* _Your task_: Images excepted, the data below must be repeated exactly.

Exercise data START

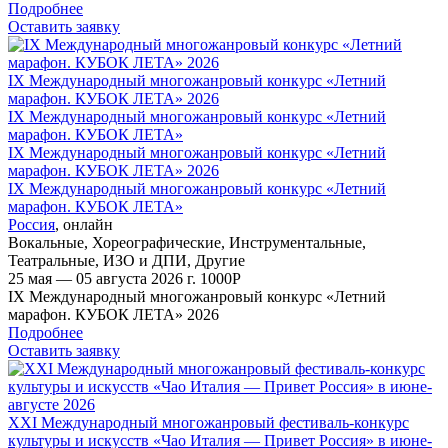
Подробнее
Оставить заявку
IX Международный многожанровый конкурс «Летний
марафон. КУБОК ЛЕТА» 2026
IX Международный многожанровый конкурс «Летний
марафон. КУБОК ЛЕТА»
IX Международный многожанровый конкурс «Летний
марафон. КУБОК ЛЕТА» 2026
IX Международный многожанровый конкурс «Летний
марафон. КУБОК ЛЕТА»
Россия
,
онлайн
Вокальные
,
Хореографические
,
Инструментальные
,
Театральные
,
ИЗО и ДПИ
,
Другие
25 мая — 05 августа 2026 г.
1000
Р
IX Международный многожанровый конкурс «Летний
марафон. КУБОК ЛЕТА» 2026
Подробнее
Оставить заявку
XXI Международный многожанровый фестиваль-конкурс
культуры и искусств «Чао Италия — Привет Россия» в июне-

Exercise data END

* _Response to the task_:
Подробнее
Оставить заявку
IX Международный многожанровый конкурс «Летний
марафон. КУБОК ЛЕТА» 2026
IX Международный многожанровый конкурс «Летний
марафон. КУБОК ЛЕТА»
IX Международный многожанровый конкурс «Летний
марафон. КУБОК ЛЕТА» 2026
IX Международный многожанровый конкурс «Летний
марафон. КУБОК ЛЕТА»
Россия
,
онлайн
Вокальные
,
Хореографические
,
Инструментальные
,
Театральные
,
ИЗО и ДПИ
,
Другие
25 мая — 05 августа 2026 г.
1000
Р
IX Международный многожанровый конкурс «Летний
марафон. КУБОК ЛЕТА» 2026
Подробнее
Оставить заявку
XXI Международный многожанровый фестиваль-конкурс
культуры и искусств «Чао Италия — Привет Россия» в июне-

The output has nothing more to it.